>> START TEXT PROVIDED

This is free software; see the source for copying conditions.  There is NO
warranty; not even for MERCHANTABILITY or FITNESS FOR A PARTICULAR PURPOSE.

zsef123 avatar Apr 29 '20 06:04 zsef123

whole-archive is not the right flag. The real problem is because your executable isn't using any symbols from torchvision, the linker is pruning it away. You can verify that this is the case by running ldd on the resulting executable; you will see that there is a dependency on libtorch.so but not on torchvision. If you specify

target_link_libraries(hello-world
    -Wl,--no-as-needed
    TorchVision::TorchVision
)

This will force the linker to include.

@fmassa we should consider updating the TorchVision cmake target to automatically specify --no-as-needed, this will help prevent this common failure mode.

ezyang avatar Apr 30 '20 18:04 ezyang

@bmanga could you look into adding --no-as-needed in the torchvision CMakeLists?

fmassa avatar May 05 '20 17:05 fmassa

@fmassa May I suggest to use an inline variable or a function to register the operators instead? I can give that a try first, so we can avoid hacks in the cmake scripts.

bmanga avatar May 05 '20 18:05 bmanga

@ezyang what do you think?

>> END TEXT PROVIDED
>> START INFORMATION SHOWN

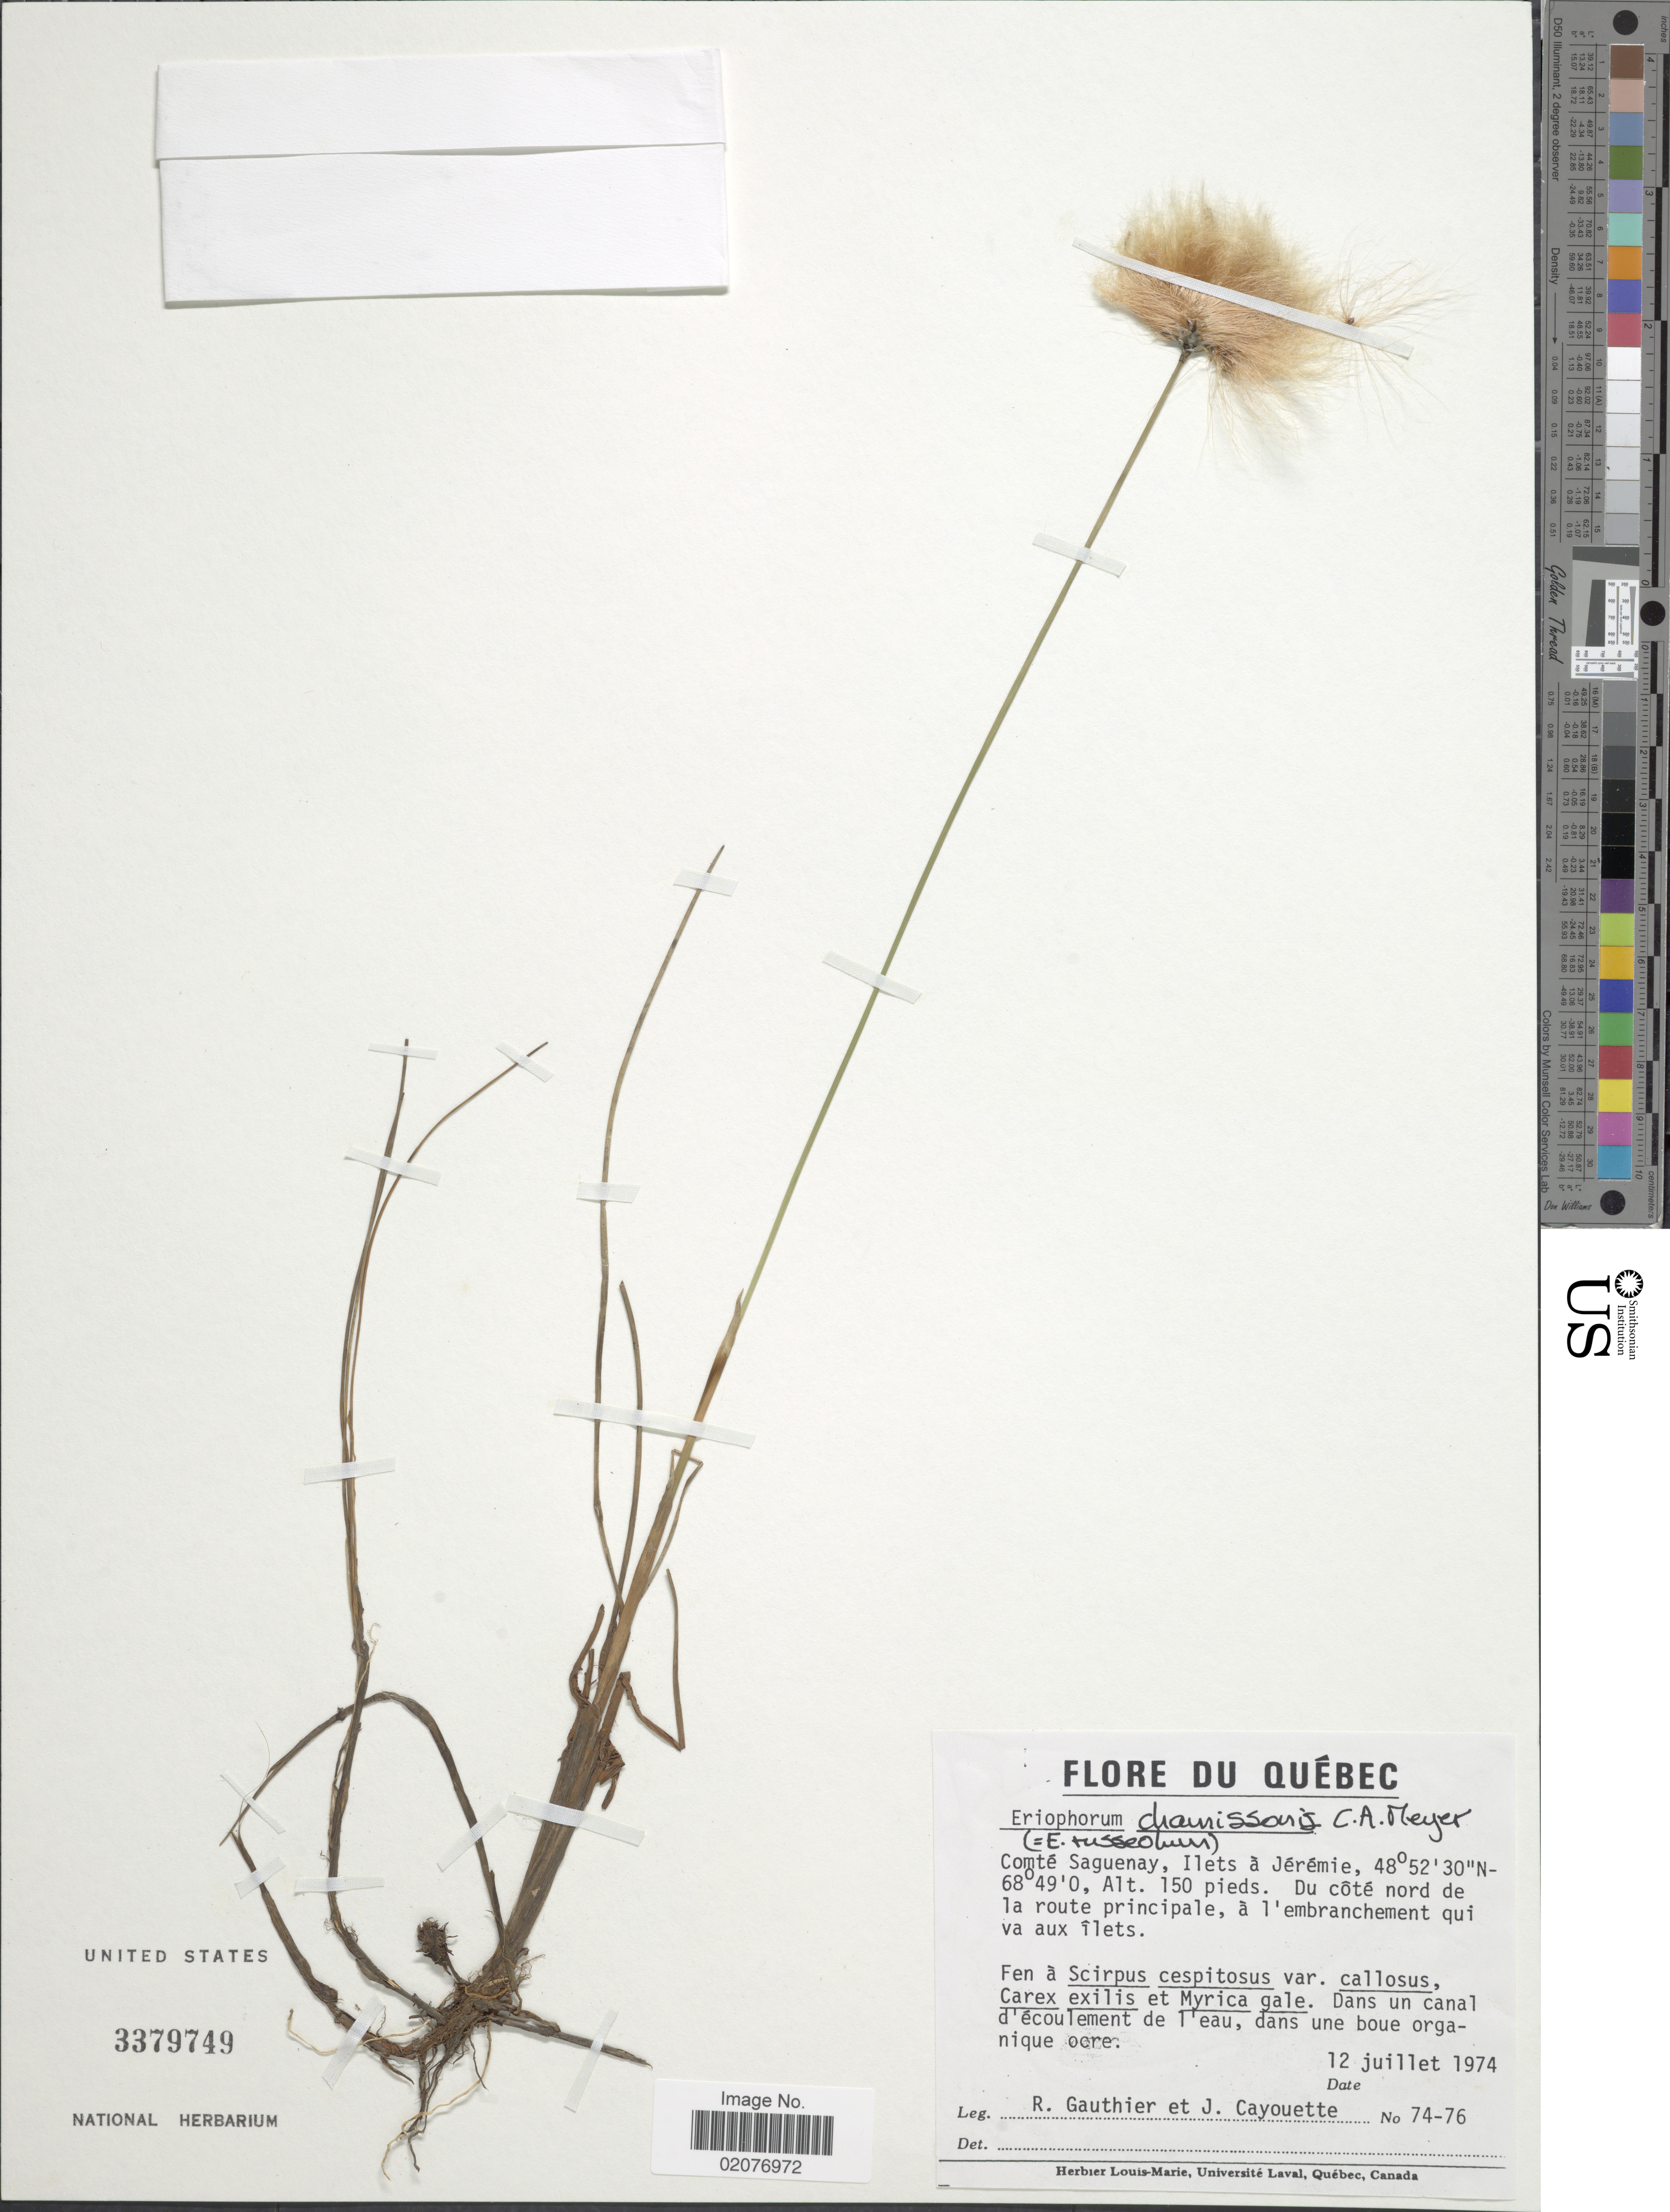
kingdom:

>> END INFORMATION SHOWN

PROBLEM SET:
(A) For each statement, say whether it agrees with the thread about linking TorchVision. Answer yes or no, and quote the thread's deciding words exactly. (i) Whole-archive is the correct flag to use. (ii) Running ldd on the executable shows a dependency on libtorch.so. (iii) bmanga offers to try registering the operators with an inline variable or a function before anything is changed in the cmake scripts.
(B) In the thread about linking TorchVision, why is the linker pruning torchvision away?
(C) From the thread about linking TorchVision, copy word for word the passage starting at "whole-archive is not" and ending at "common failure mode.".
The lines after the thread come from a different source.

SOLUTION SET:
(A)
(i) No: "whole-archive is not the right flag."
(ii) Yes: "you will see that there is a dependency on libtorch.so but not on torchvision"
(iii) Yes: "May I suggest to use an inline variable or a function to register the operators instead? I can give that a try first, so we can avoid hacks in the cmake scripts."

(B) Because the executable isn't using any symbols from torchvision.

(C)
whole-archive is not the right flag. The real problem is because your executable isn't using any symbols from torchvision, the linker is pruning it away. You can verify that this is the case by running ldd on the resulting executable; you will see that there is a dependency on libtorch.so but not on torchvision. If you specify

target_link_libraries(hello-world
    -Wl,--no-as-needed
    TorchVision::TorchVision
)

This will force the linker to include.

@fmassa we should consider updating the TorchVision cmake target to automatically specify --no-as-needed, this will help prevent this common failure mode.